De plus en plus, les phénomènes climatiques extrêmes touchent des pays en conflit. Conséquence : une personne peut être déplacée plusieurs fois en très peu de temps. « Au Yémen, au Mozambique, des communautés qui vivaient déjà déplacés en raison de conflits, ont dû se déplacer à nouveau à l'issue d'une inondation dans leur camp. Des facteurs environnementaux peuvent venir aggraver des tensions sociales et politiques qui peuvent exister au niveau local et causer des déplacements internes. On l'a vu avec le rétrécissement du lac Tchad qui a été aussi décrit comme l'un des facteurs déclencheurs du mouvement Boko Haram », détaille Alexandra Bilak, directrice de l'IDMC à notre correspondant à Genève Jérémie Lanche.

Des conflits sans fin

Le Sahel est de loin la région qui compte le plus de déplacés à cause des conflits, avec près de 7 millions de personnes déplacées. Les trois pays qui abritent le plus de déplacés eux ne changent pas. Il s'agit de la Syrie, de la République démocratique du Congo où des guerres sans fin poussent les gens à fuir en nombre et souvent pour longtemps.

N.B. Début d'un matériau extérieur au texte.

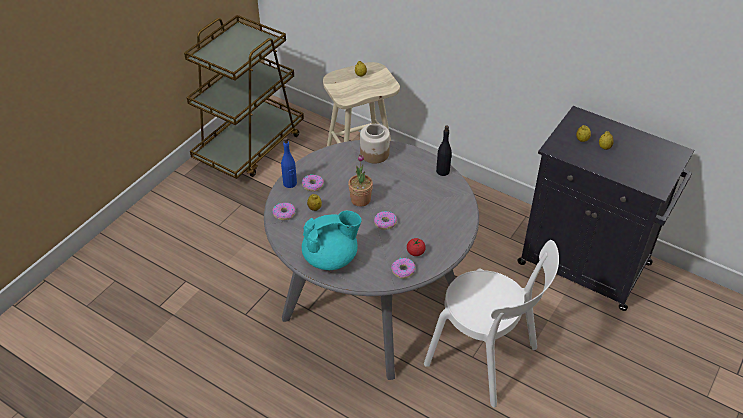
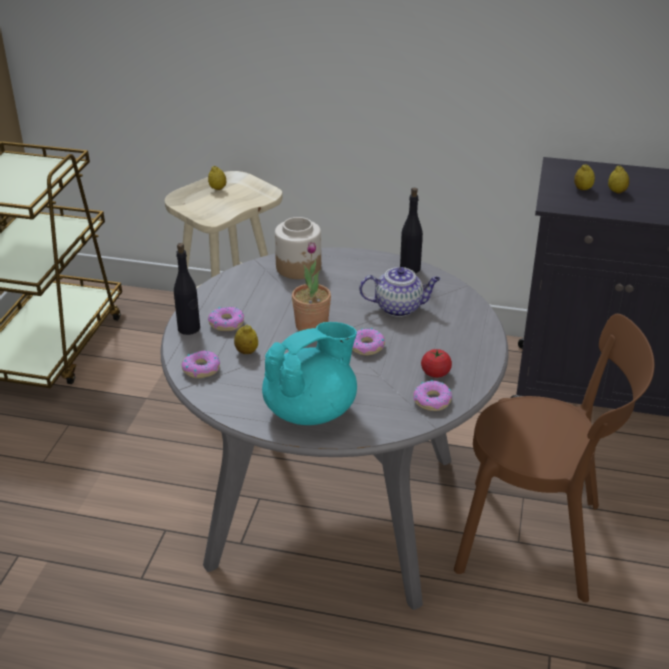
camera: 20 degrees left, 10 degrees down
(290, 183) = (189, 328): blue bottle -> black bottle
(420, 199) = (399, 307): none -> teapot
(485, 358) = (537, 539): white chair -> brown chair

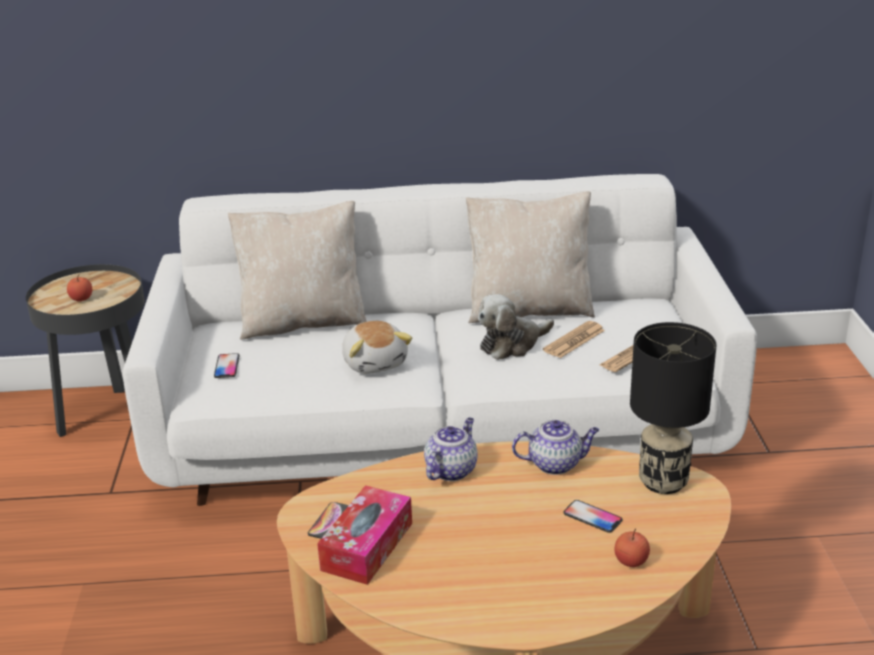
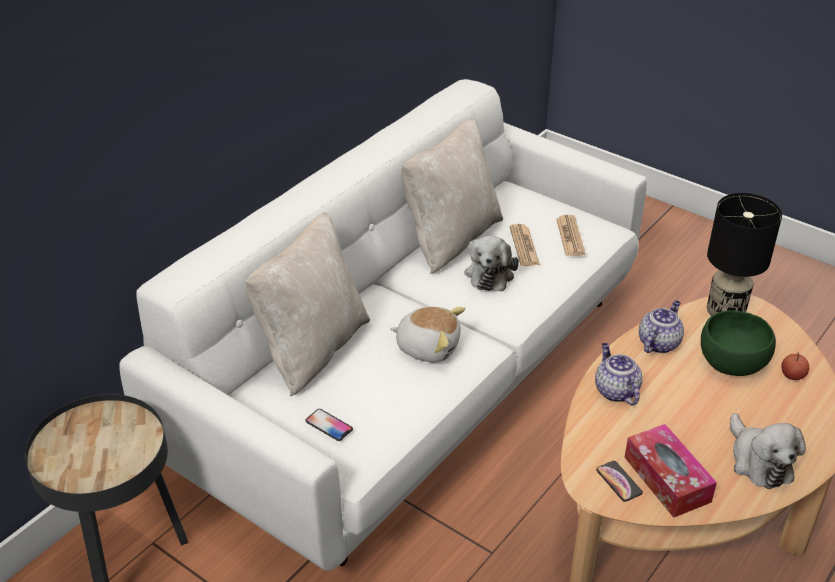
camera: 50 degrees left, 10 degrees up
(81, 298) = (103, 453): apple -> none
(464, 590) = (758, 461): none -> plush toy
(592, 517) = (733, 363): phone -> green bowl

Le rapport évoque également le rôle aggravant de la pandémie. Elle a non seulement augmenté la précarité des populations déplacées, mais elle a en plus empêché les humanitaires de les atteindre. Tout en laissant les mains libres aux groupes armés, qui pour certains ont augmenté leurs activités, c'est le cas en Colombie, dans un contexte de tension économique.